The takeaway? If we want big ideas, we need brains, not just bots. As the NIH notes, we must first “understand how to work independently of AI”, only then can we use it wisely.
The Bias Problem
The phrase “garbage in, garbage out” takes on a new level in the era of generative AI. These tools are trained on massive datasets filled with human-created content, much of which already reflects existing stereotypes and systemic biases. As Bloomberg highlights, “We are essentially projecting a single worldview out into the world, instead of representing diverse kinds of cultures or visual identities.”
The consequences? More than just a lack of inclusion in digital spaces. In real-world applications like hiring, insurance, or even law enforcement, biased AI-generated images and videos can reinforce stereotypes or deliver harmful impacts.
Generative AI doesn’t just reflect bias, it reinforces it, potentially at a massive scale. The challenge for creators and companies isn’t just to acknowledge this issue, it’s to actively correct it. That means more representative datasets, better oversight, and a refusal to accept a “default” that leaves entire communities misrepresented or erased.
The Environmental Cost
Generative AI might live in the cloud, but its environmental footprint is very much grounded in reality. From rare earth mining to water consumption, the infrastructure behind AI is anything but invisible.
The United Nations Environment Programme warns that data centers powering AI consume massive amounts of energy and water. One estimate suggests AI infrastructure may soon use six times more water than Denmark, a nation of 6 million people!
Then there’s the hardware. Building the electronics that run AI models requires staggering resources—800 kg of raw materials to make a single 2 kg computer. Add in toxic e-waste and an ongoing reliance on fossil fuels, and the “sustainability” story starts to unravel, no matter how many carbon credits tech giants buy.
Even a simple ChatGPT prompt reportedly uses 10 times more electricity than a standard Google Search, according to the International Energy Agency. Multiply that by billions of queries. A little scary, yet? As we race to build smarter machines, are we ignoring the environmental costs of their intelligence?
Partnering People & Machines
When used intentionally, AI and humans can actually make a pretty solid team.

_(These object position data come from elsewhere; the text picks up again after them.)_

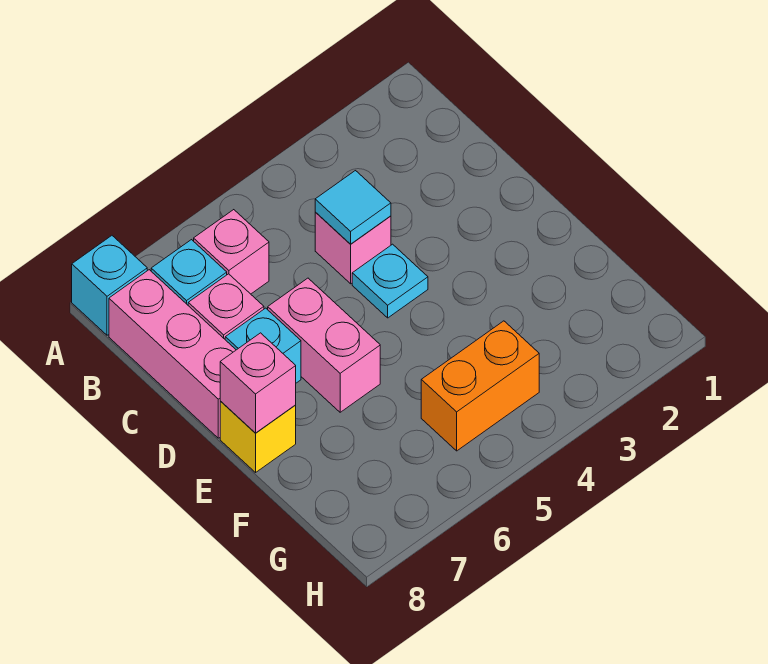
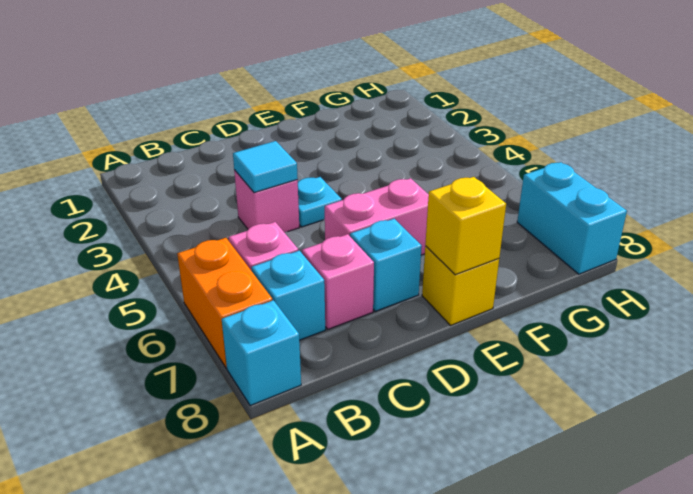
pink 1x3 brick [109,270,236,438] -> none
pink 1x1 brick [220,333,296,433] -> yellow 1x1 brick [425,177,506,275]
orange 1x2 brick [421,321,539,451] -> orange 1x2 brick moved to [177,238,272,368]
none -> cyan 1x2 brick [517,162,627,274]

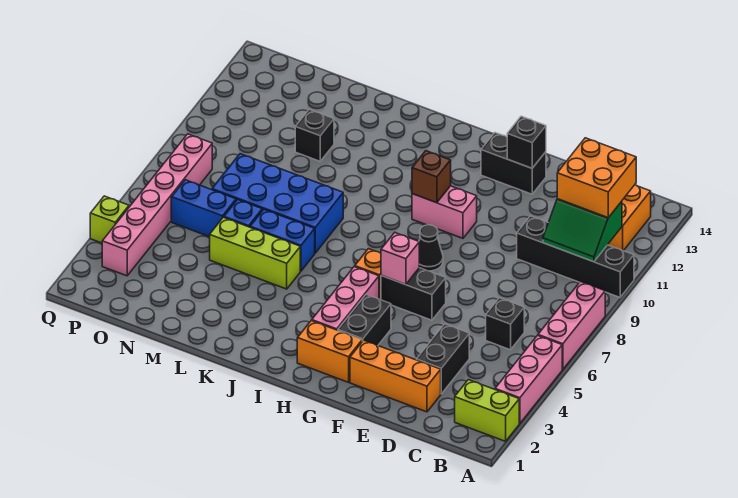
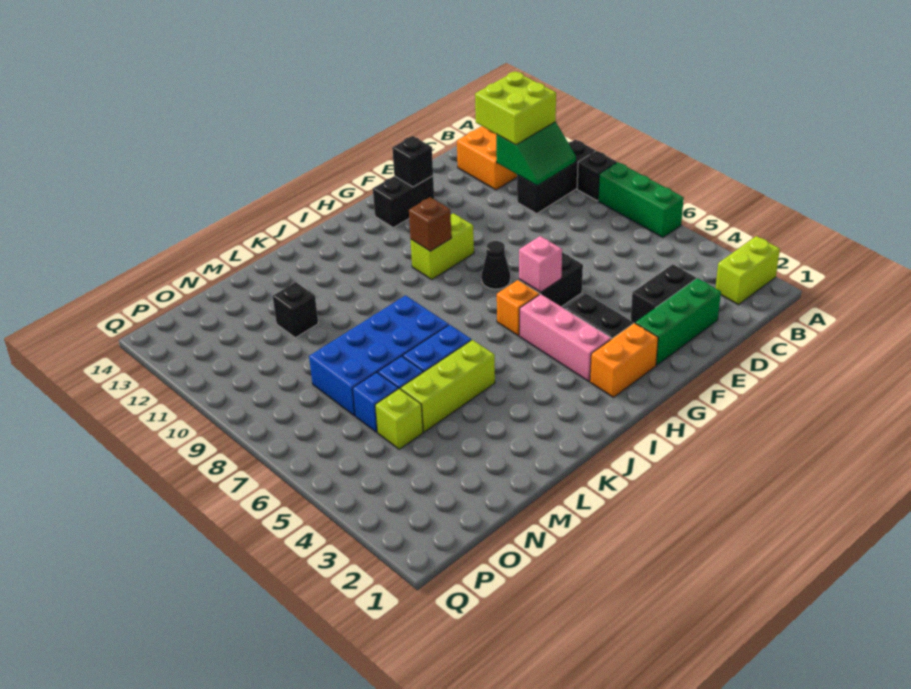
pink 1x3 brick [495,336,562,423] -> none
pink 1x3 brick [538,282,605,369] -> green 1x3 brick [598,162,684,237]
black 1x4 brick [517,216,634,297] -> black 1x3 brick [517,140,595,214]
orange 2x2 brick [557,138,636,218] -> lime 2x2 brick [475,71,556,145]
black 1x1 brick [486,298,524,350] -> black 1x1 brick moved to [577,151,617,201]
orange 1x3 brick [350,340,441,412] -> green 1x3 brick [635,278,721,365]
black 1x2 brick [417,324,469,394] -> black 1x2 brick turned to [631,264,696,323]
pink 1x2 brick [412,186,477,238] -> lime 1x2 brick [411,213,474,279]
blue 1x2 brick [171,180,236,237] -> blue 1x1 brick [353,372,398,432]
pink 1x6 brick [102,134,212,276] -> none
lime 1x1 brick [90,196,129,243] -> lime 1x1 brick moved to [375,388,423,449]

Think of AI as your super-speedy sidekick. It’s great at sifting through mountains of data, generating outlines, proofreading for grammar slips, or even automating those mind-numbing tasks like calendar scheduling or inbox cleanup. It’s the ultimate co-pilot for the boring stuff. But that’s where the line should be drawn. Because when AI starts creeping into judgment, taste, emotion, or nuance (the things that make us human), it tends to fall flat. Collaboration works best when you let AI handle the grunt work and let humans do the thinking, feeling, and connecting.
Because at the end of the day, people don’t just want information; they want to be understood.